The nuns.. .pilgrimizing




 The destination was to the to the site of the death of Sister Walburga, a German missionary nun who founded a health clinic in Nyangao in the late 19th century, and was killed near Nyangao in 1905. 
The shrine to Sister Walburga
  At the site is a small shrine where the sisters had a service led by the Father of Nyangao’s mission and the story of Sister Walburga was told…. It went a little something like this….. (I’ve added a few factual bit’s to make it a little less biased, but kept the important - but maybe not quite true- bits as well!)


 











Father Michael... doing his thang!



Sister Regina from Ndanda




 

























Sister Walburga and other missionaries from the German Benedictine congregation came to Tanganyika (as it was called before it became Tanzania) in the late 19th century, and set up a small mission in the village of Nyangao.  In 1905, the indegenous tribes started to rebel against German colonial occupation in a bloody war known as the maji-maji rebellion.  German outposts and garrisons were attacked throughout the country by tribes armed only with spear or knife fighting against German troops armed with machine guns and many thousands of locals were killed, as were those Germans that were caught. 
 News of the rebellion spread to the mission at Nyangao and the Sisters and Fathers there fled the village.  They were helped by sympathetic locals who hid them in their houses a few miles away from the village deep in the bush, but they were found by the rebels within days.  The Fathers tried to fight the rebels using their guns (yep.. Fathers with guns) and held them back for a while until one of the Father’s was wounded in the shoulder and was unable to fight.  The group realised they were defeated and so the Father stood and made the sign of the cross over the group to protect them.  Upon seeing this rebels thought this was some kind of witchcraft and stopped attacking, giving the Germans time to flee to safety across the bush toward the port of Lindi.  However, during their flight they realised that Sister Walburga had been left behind but they were unable to go back for her.   A messenger boy later told them that he had seen sister Walburga lying wounded, and she had been given water and ugali by some local people, but then later her body could not be found.  A rebel leader had claimed the blood on his knife was that of the Sister that he had killed twice over.

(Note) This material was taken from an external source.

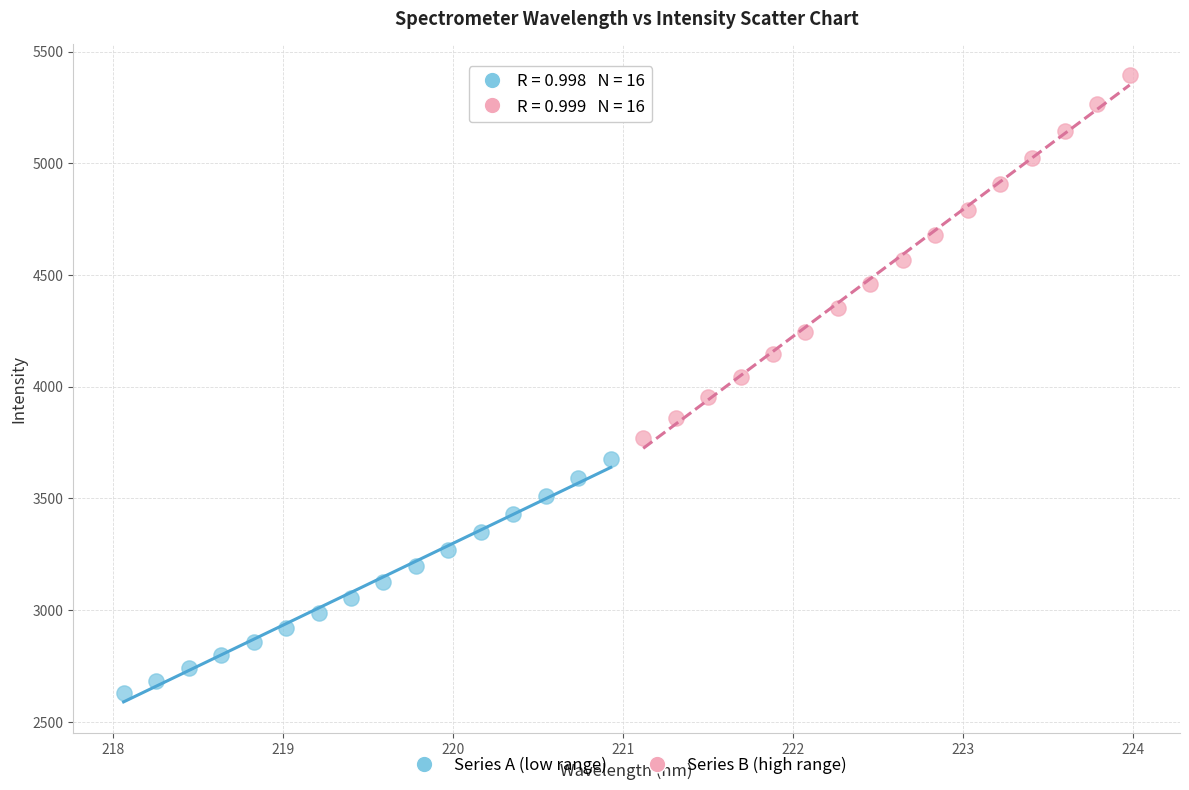

What are all the series names shown in the legend?

Series A (low range), Series B (high range)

And so there now stands a memorial to sister Walburga on the site where she fell, and it is visited regularly by the sisters from Nyangao, and the current Hospital at Nyangao is named St Walburg’s in her honour.

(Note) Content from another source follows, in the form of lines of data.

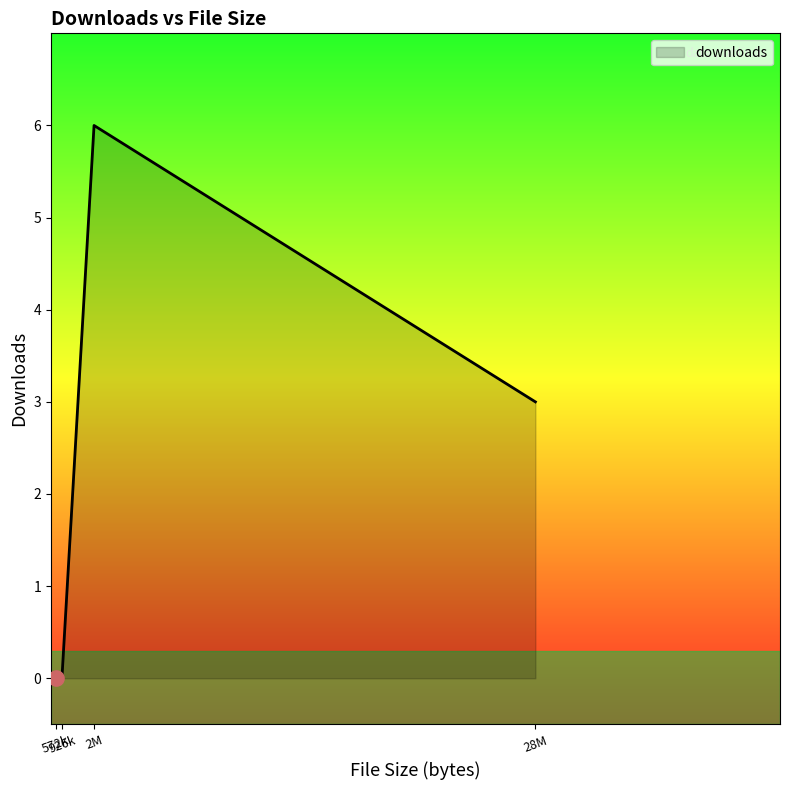

What is the greatest value displayed?

6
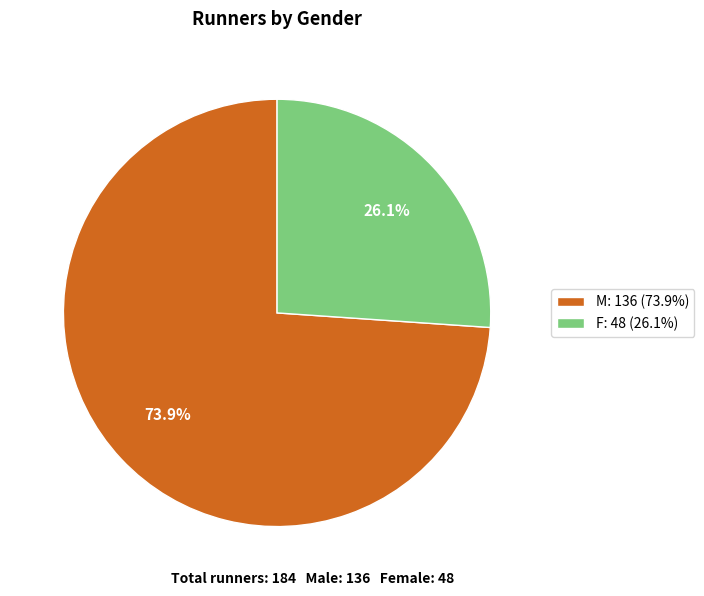

Which slice is the smallest?

F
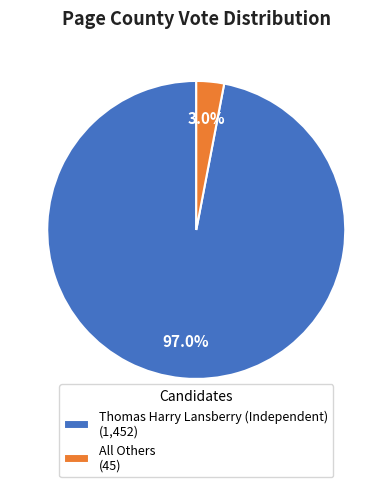

To the nearest percent, what is the difference between the largest and smallest slice percentages?

94%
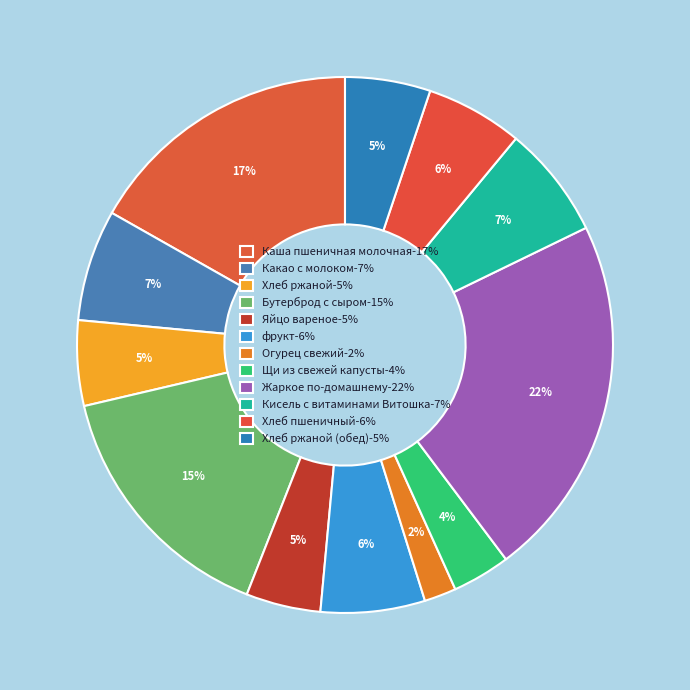

How many slices are in this pie chart?

12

Once the service was over, the rain started – surely a sign ? (of something) – so we all got a little soggy on the walk back, but once it stopped we soon dried out in the 30+ degree heat!   

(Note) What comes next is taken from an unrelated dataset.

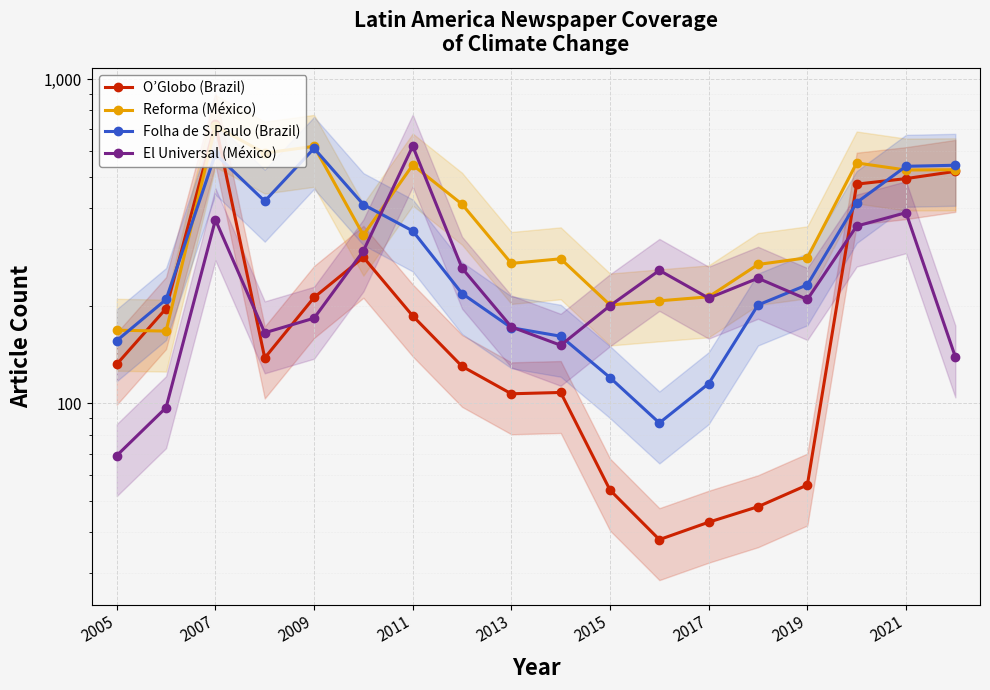

What are all the series names shown in the legend?

O’Globo (Brazil), Reforma (México), Folha de S.Paulo (Brazil), El Universal (México)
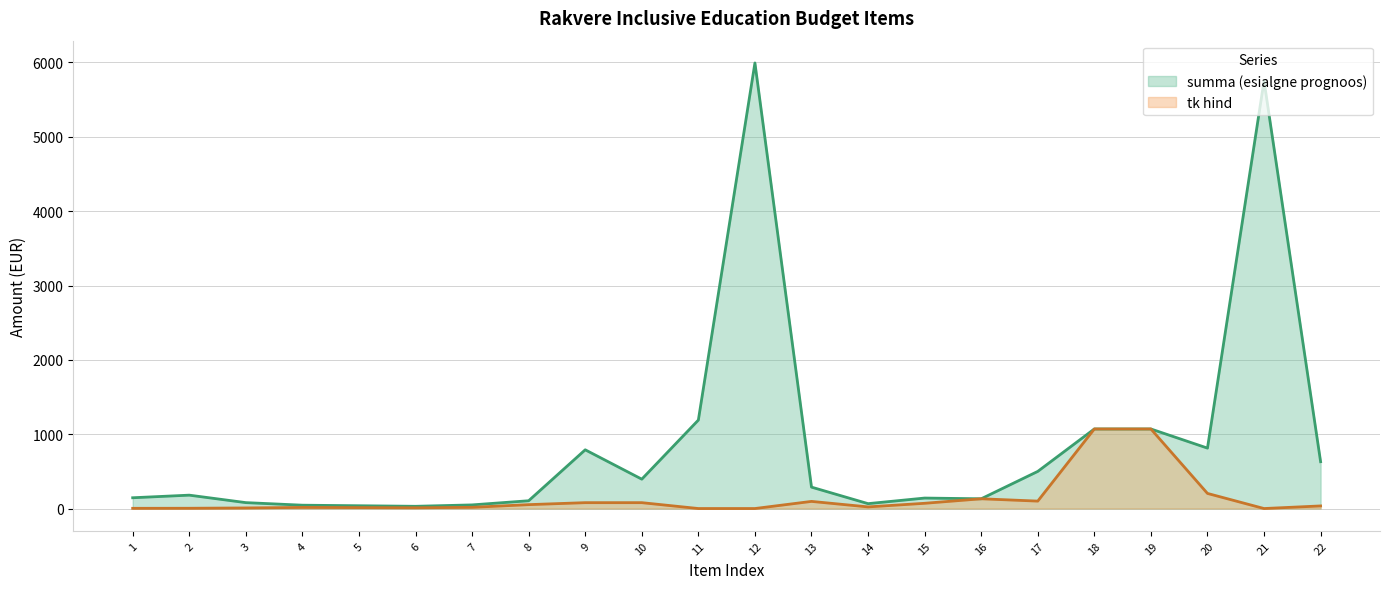

At which category does the chart reach its peak across all series?

12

What do you call a wet nun?...... (answers on a postcard)










Spot the nun


On the walk back through the reservoir in Nyangao some of the nuns paused for a photoshoot! 
Photo shoot with the nuns!
How many nuns can you fit on a bridge?

Once back at the convent in Nyangao, we were led to the grave of another famous sister – sister Bernadine, who was instrumental in founding the current mission and hospital in Nyangao.  After all of this walking the nuns had worked up an appetite, so we were treated to a great lunch in the convent (those nuns know how to eat!).  





The grave of Sister Bernadine

So it was a nice day, and it was good to learn the history of the mission in Nyangao and meet the nuns properly – but I don’t think I’ll convert just yet!!